3.4 BIOCLIM Derivation
The 19 standard bioclimatic variables (BIO1–BIO19) were computed from monthly tasmin, tasmax, and pr rasters using the terra R package (Hijmans et al., 2023), following the standard definitions of O'Donnell & Ignizio (2012) and Nix (1986). These variables capture annual trends, seasonality, and extreme or limiting environmental factors.

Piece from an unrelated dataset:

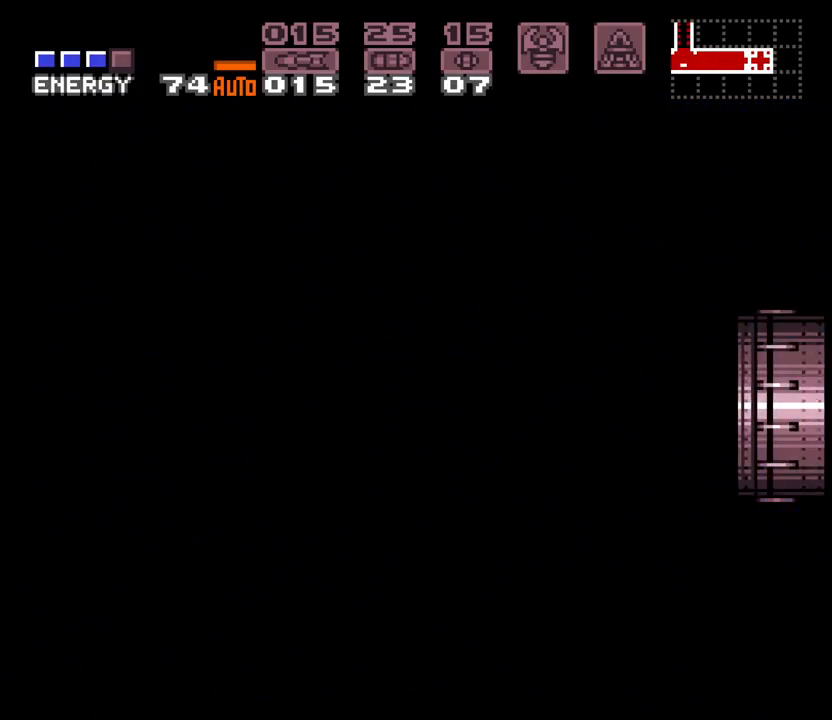
{"buttons": ["A", "DPAD_RIGHT"], "events": [[167, "L1", "down"], [267, "L1", "up"], [317, "L1", "down"], [500, "L1", "up"]]}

Unit conversions are applied automatically by the pipeline: temperatures exceeding 150 (indicating Kelvin) are shifted by −273.15 to Celsius; precipitation values below 5 (indicating kg m⁻² s⁻¹) are multiplied by 2,628,000 to obtain mm month⁻¹. Quarterly variables (BIO8–BIO11, BIO16–BIO19) are computed using all 12 rolling 3-month windows via pixel-wise index operations — no approximation to fixed calendar quarters.
3.5 Ensemble Aggregation
Multi-model ensembles are calculated across the 10 GCMs. Aggregation uses equal (unweighted) weighting for all models, computing the arithmetic mean across all available GCMs for each time slice, scenario, and BIOCLIM variable.
3.6 Quality Control Acceptance Criteria
A file is only promoted to release status if it meets all criteria:
- Alignment: 100% pixel-perfect alignment with the Bhutan National Mask — verified by
qc_validation.R - CRS: Correct projection (EPSG:5266 — DRUKREF 03) embedded in metadata
- Extent: xmin: 125,694.5 · ymin: 2,954,438 · xmax: 460,694.5 · ymax: 3,125,938 (EPSG:5266)
- Completeness: No missing pixels within the Bhutan administrative boundary
- Range Check: Values within physically plausible bounds (e.g., BIO01 between −30°C and +40°C)
- Integrity: File integrity verified — see
06_quality_control/integrity_summary.json
Pipeline structureFolder & Variable Architecture
The repository follows a structured 10-stage pipeline to ensure data provenance and reproducibility.
| Stage | Contents | Role in Modeling |
|---|---|---|
00_project_metadata | Manifests, citations, and guides | Metadata and provenance |
01_raw_cmip6_data | Source monthly rasters from CSIRO | Pipeline input (place downloaded data here) |
03_bioclim_variables | Per-GCM BIOCLIM rasters | GCM variability analysis |
04_ensemble_products | Ensemble mean, standard deviation, minimum, maximum — one subdirectory per statistic | Primary source for projections and uncertainty assessment |
05_multicollinearity_analysis | VIF and correlation reports | Predictor screening |
06_quality_control | Alignment and integrity reports | QC verification |
08_model_ready_layers | Placeholder for SDM-ready predictor stacks after QA and VIF selection | Intended destination for curated SDM-ready outputs |
10_scripts | R and PowerShell pipeline scripts | All processing automation |
For the full list, see variable_dictionary.csv.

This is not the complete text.